● EXERCISE
Repeat each entry as written, dropping any picture you find.
##### DATA RECORDS #####
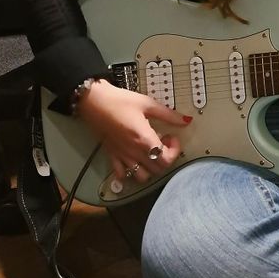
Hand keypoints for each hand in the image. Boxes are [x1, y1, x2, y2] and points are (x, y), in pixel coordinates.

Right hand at [76, 78, 191, 182]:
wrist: (93, 101)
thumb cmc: (120, 101)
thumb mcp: (147, 104)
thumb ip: (168, 115)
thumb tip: (185, 120)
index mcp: (144, 139)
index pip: (166, 159)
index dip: (175, 151)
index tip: (172, 137)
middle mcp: (134, 152)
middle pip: (157, 170)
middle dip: (165, 157)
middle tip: (163, 141)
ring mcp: (122, 156)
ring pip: (141, 176)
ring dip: (150, 168)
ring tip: (150, 151)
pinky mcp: (112, 155)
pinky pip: (121, 174)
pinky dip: (129, 172)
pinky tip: (134, 160)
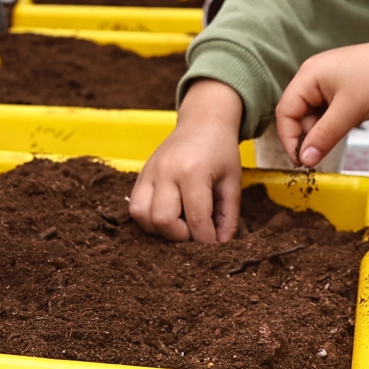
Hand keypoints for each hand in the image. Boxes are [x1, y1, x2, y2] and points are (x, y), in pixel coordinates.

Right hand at [129, 79, 244, 242]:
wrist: (202, 122)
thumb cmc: (221, 152)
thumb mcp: (233, 182)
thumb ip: (228, 216)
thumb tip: (222, 245)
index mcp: (193, 172)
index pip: (197, 220)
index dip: (206, 241)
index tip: (214, 246)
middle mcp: (166, 171)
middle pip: (163, 221)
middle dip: (180, 236)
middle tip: (196, 231)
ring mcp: (149, 173)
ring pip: (142, 216)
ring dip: (161, 229)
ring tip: (180, 222)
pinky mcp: (140, 176)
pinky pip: (135, 208)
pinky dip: (149, 219)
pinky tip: (168, 214)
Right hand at [275, 34, 368, 167]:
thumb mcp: (349, 111)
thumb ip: (323, 136)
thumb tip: (306, 158)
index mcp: (309, 74)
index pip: (285, 110)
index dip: (289, 138)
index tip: (299, 160)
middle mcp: (315, 76)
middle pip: (297, 113)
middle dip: (307, 135)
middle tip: (319, 154)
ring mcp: (329, 83)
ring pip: (314, 115)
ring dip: (322, 131)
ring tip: (337, 138)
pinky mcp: (343, 90)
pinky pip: (328, 112)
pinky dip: (333, 125)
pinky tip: (344, 129)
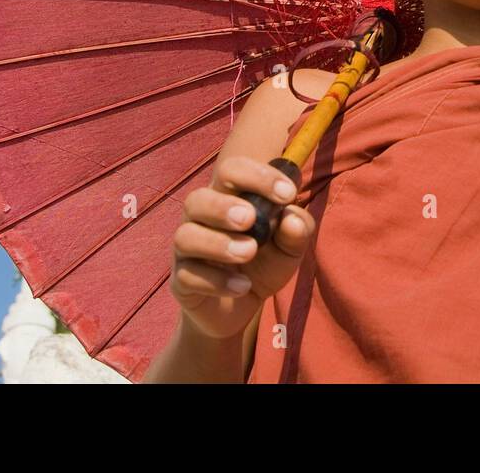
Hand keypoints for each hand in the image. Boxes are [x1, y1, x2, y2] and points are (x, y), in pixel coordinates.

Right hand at [168, 154, 316, 340]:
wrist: (241, 308)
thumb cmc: (263, 264)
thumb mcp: (289, 249)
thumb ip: (297, 230)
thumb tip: (293, 217)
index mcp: (228, 198)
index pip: (232, 171)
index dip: (258, 176)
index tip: (288, 193)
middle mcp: (201, 218)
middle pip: (197, 199)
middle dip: (223, 206)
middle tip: (249, 218)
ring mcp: (187, 250)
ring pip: (185, 236)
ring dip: (218, 243)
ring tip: (248, 252)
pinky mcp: (181, 281)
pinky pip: (188, 276)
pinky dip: (217, 281)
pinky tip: (243, 285)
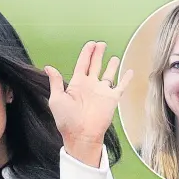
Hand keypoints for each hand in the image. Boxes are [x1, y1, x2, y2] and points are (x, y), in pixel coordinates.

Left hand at [45, 41, 132, 166]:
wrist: (81, 135)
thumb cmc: (66, 119)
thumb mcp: (56, 99)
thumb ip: (56, 82)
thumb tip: (48, 67)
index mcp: (77, 84)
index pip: (82, 64)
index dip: (86, 53)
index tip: (90, 44)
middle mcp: (90, 86)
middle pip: (95, 65)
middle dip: (98, 54)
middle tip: (101, 44)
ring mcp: (102, 91)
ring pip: (108, 74)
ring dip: (111, 65)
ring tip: (114, 57)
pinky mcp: (112, 98)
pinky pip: (121, 86)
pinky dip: (126, 78)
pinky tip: (130, 71)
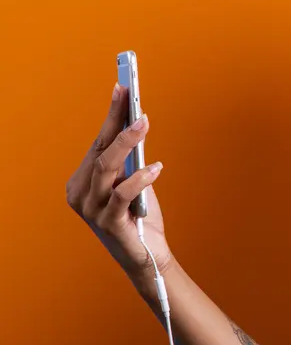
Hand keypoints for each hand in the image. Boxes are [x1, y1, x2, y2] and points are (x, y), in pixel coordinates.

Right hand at [66, 83, 172, 289]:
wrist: (147, 256)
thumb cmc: (139, 216)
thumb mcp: (134, 182)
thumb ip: (131, 159)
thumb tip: (139, 123)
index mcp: (83, 181)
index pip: (98, 142)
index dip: (111, 115)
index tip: (122, 88)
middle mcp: (81, 194)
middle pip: (100, 151)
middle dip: (117, 123)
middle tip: (136, 103)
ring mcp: (91, 210)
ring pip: (106, 167)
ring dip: (126, 142)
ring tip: (144, 124)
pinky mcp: (108, 223)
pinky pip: (121, 194)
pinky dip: (140, 178)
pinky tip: (156, 168)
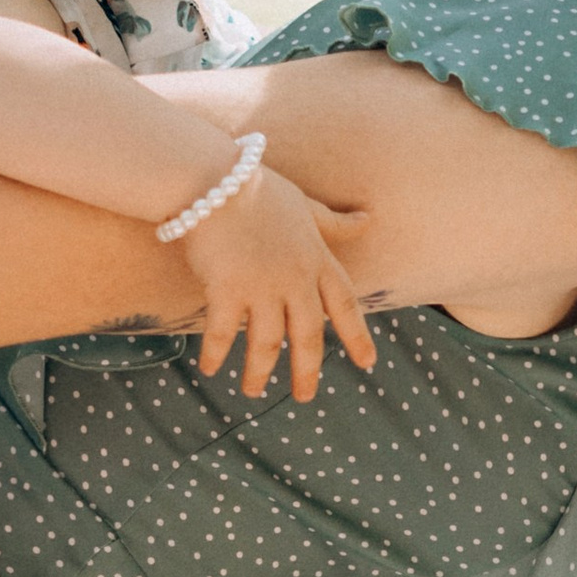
#####
● WRITTEN RESPONSE
Hand keypoints for each hand in the image. Boxes are [x1, y1, x2, y2] and points are (x, y), in pixel coordinates.

Right hand at [76, 78, 191, 182]:
wrist: (93, 101)
thumb cmc: (120, 101)
thumb mcp: (147, 104)
thumb ip: (168, 115)
thumb tip: (185, 120)
index mcp: (144, 139)
index pip: (166, 159)
index dip: (175, 151)
index tip: (172, 137)
middle mcp: (134, 152)
middle pip: (157, 170)
middle dip: (165, 157)
middle tip: (163, 141)
ring mcp: (122, 156)
ring pip: (141, 176)
ring dip: (150, 168)
ring tip: (150, 151)
pinky mcp: (112, 155)
pinky pip: (121, 174)
pinky dip: (129, 172)
pinky tip: (134, 160)
Hand keypoints for each hand in the image. Boxes are [x1, y1, x2, y2] and points are (x, y), in pixel coordinates.

Right hand at [129, 79, 244, 242]:
wrist: (202, 122)
thumb cmc: (221, 152)
thumb mcp: (233, 182)
thumb ip: (228, 216)
thumb tip: (222, 245)
index mcp: (193, 172)
index pip: (197, 220)
index dip: (206, 241)
index tip: (214, 246)
middle mcp: (166, 171)
middle pip: (163, 221)
middle dip: (180, 236)
middle tip: (196, 231)
ring mcp: (149, 173)
ring pip: (142, 216)
ring dip: (161, 229)
ring tip: (180, 222)
pinky mcp: (140, 176)
pinky pip: (135, 208)
pinky dip: (149, 219)
pinky tip: (168, 214)
Right hand at [275, 34, 368, 167]:
thumb mcp: (349, 111)
thumb ip: (323, 136)
thumb tip: (306, 158)
index mcp: (309, 74)
index pip: (285, 110)
index dip: (289, 138)
index tip: (299, 160)
middle mcp: (315, 76)
middle pip: (297, 113)
middle dip: (307, 135)
middle tip: (319, 154)
ring mcp: (329, 83)
ring pip: (314, 115)
ring dip: (322, 131)
ring tip: (337, 138)
pinky mcp: (343, 90)
pinky pip: (328, 112)
pinky dip: (333, 125)
pinky tip: (344, 129)
Hand keypoints for each hand in the image. Boxes are [x1, y1, x2, y2] and points are (x, y), in pixel coordinates.

Right hand at [168, 154, 316, 340]:
wrist: (241, 308)
thumb cmc: (263, 264)
thumb mcp: (289, 249)
thumb ip: (297, 230)
thumb tip: (293, 217)
index mcp: (228, 198)
index pip: (232, 171)
index dip: (258, 176)
index tip: (288, 193)
middle mcp: (201, 218)
middle pip: (197, 199)
middle dip: (223, 206)
middle tip: (249, 218)
ring mcp: (187, 250)
ring pip: (185, 236)
ring dip: (218, 243)
ring tip: (248, 252)
pinky mcp: (181, 281)
pinky pip: (188, 276)
pinky dip: (217, 281)
pinky tip: (243, 285)
Hand keypoints for each hand in the image. Boxes are [x1, y1, x2, y2] and points are (x, y), in pixel coordinates.

Left hand at [45, 41, 132, 166]:
wrist: (81, 135)
thumb cmc: (66, 119)
thumb mcp: (56, 99)
thumb ip: (56, 82)
thumb tip: (48, 67)
index mcp: (77, 84)
index pip: (82, 64)
index dip: (86, 53)
index tip: (90, 44)
middle mcp: (90, 86)
middle pip: (95, 65)
middle dip: (98, 54)
middle tip: (101, 44)
ring mcp: (102, 91)
ring pip: (108, 74)
ring dip: (111, 65)
ring tip: (114, 57)
pinky mcp: (112, 98)
pinky pip: (121, 86)
pinky dip: (126, 78)
pinky tip: (130, 71)
Hand keypoints for each hand in the image. Boxes are [x1, y1, x2, y2] and points are (x, y), in pixel coordinates.

Right hand at [66, 83, 172, 289]:
wrist: (147, 256)
thumb cmc: (139, 216)
thumb mcp: (134, 182)
thumb ip: (131, 159)
thumb tip: (139, 123)
index mcp: (83, 181)
index pip: (98, 142)
index dip: (111, 115)
index tip: (122, 88)
middle mcp: (81, 194)
middle pip: (100, 151)
middle dip: (117, 123)
middle tip: (136, 103)
ring mcp: (91, 210)
ring pip: (106, 167)
ring dip: (126, 142)
ring tip: (144, 124)
pinky mcp: (108, 223)
pinky pip: (121, 194)
pinky dip: (140, 178)
pinky tip: (156, 168)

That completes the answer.